Il est vrai qu'en proposant l'apparent simple au détriment du complexe, Auden déplace l'effet de l'acte immédiat de lecture vers l'acte d'intellection, c'est-à-dire en provoquant un retard dans la complexité cachée. Ce qui pourrait n'être qu'une blague ou le remaniement d'une anecdote se développe dans des significations et des vérités beaucoup plus grandes, lisez :

Honorons si nous le pouvons
L'homme vertical
Bien que nous n'apprécions personne
Mais l'horizontale.[xviii]

Honorons, comme un idéal,
homme droit,
même si nous apprécions
Juste l'horizontale.[xix]

Par conséquent, une partie de la critique qui comprend la poésie d'Auden est fausse, car elle est si simple qu'elle n'a pas besoin de commentaires.
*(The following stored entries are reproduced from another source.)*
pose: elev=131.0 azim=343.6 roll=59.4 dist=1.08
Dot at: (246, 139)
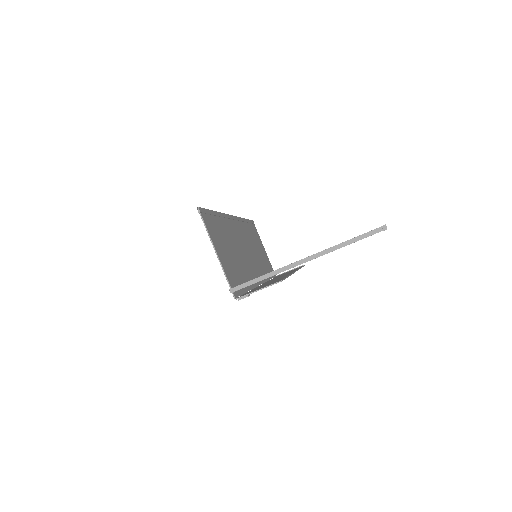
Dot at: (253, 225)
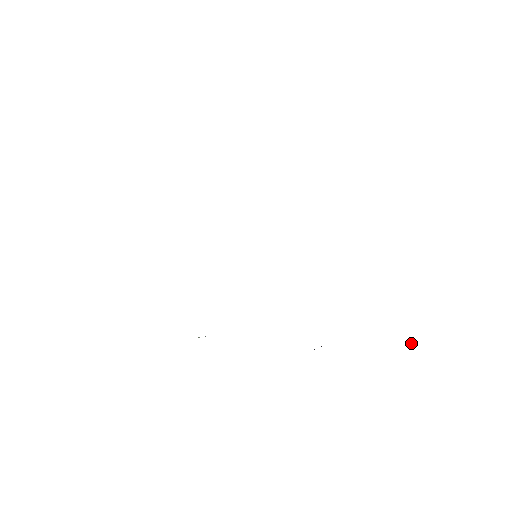
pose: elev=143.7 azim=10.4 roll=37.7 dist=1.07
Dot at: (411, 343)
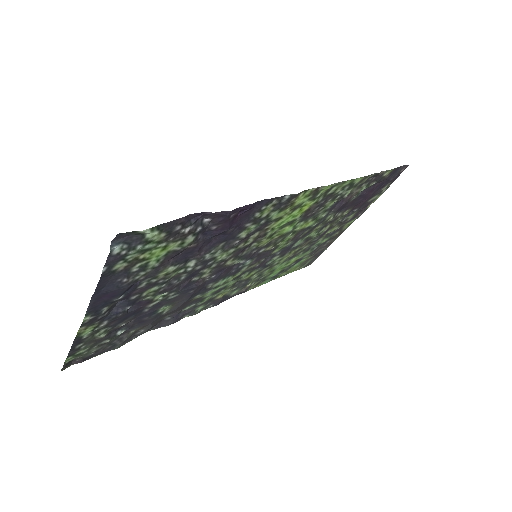
Dot at: (110, 250)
Ses sources sont innombrables, les enjeux qui l'entourent innombrables, le résultat, le poème, la matière parfaite en conjonction avec la réalité, la pure fiction.

*Paulo Martins est professeur de lettres classiques à l'USP. Auteur, entre autres livres, de La représentation et ses limites (Edusp).

 

notes


[I] Thomas Stearns Eliot (1888-1965) et Ezra Weston Loomis Pound (1885-1972).

[Ii] Drummond de Andrade, C. « Poème de Sete Faces ».

[Iii] Pessoa, F. "Autopsychographie".

[Iv] Eliot, TS "Quatre Quatuors".

[V] Auden, WH "Mots".

[Vi] Traduction de João Moura Júnior.

[Vii] Drummond de Andrade, C. "Mãos Dadas".

[Viii] Auden, WH "Espagne".

[Ix] Traduction de José Paulo Paes.

[X] Poème d'Eliot publié en 1922 dont le thème est la grande guerre.

[xi] Stephen Harold Spender (1908-1995) et Cecil Day-Lewis (1904-1972).

[xii] Homer Lane (1875-1925) et Georg Walther Groddeck (1866-1934).

[xiii] Auden, WH "En mémoire de Sigmund Freud".

[Xiv] Traduction de José Paulo Paes.

[xv] Soren Kierkegaard (1813-1885)

[Xvi] Auden, WH "Les Épigones".

[xvii] Auden, WH "Lettre à Lord Byron".

[xviii] Auden, WH "Dédicace à Christopher Isherwood".

[xix] Traduction de José Paulo Paes.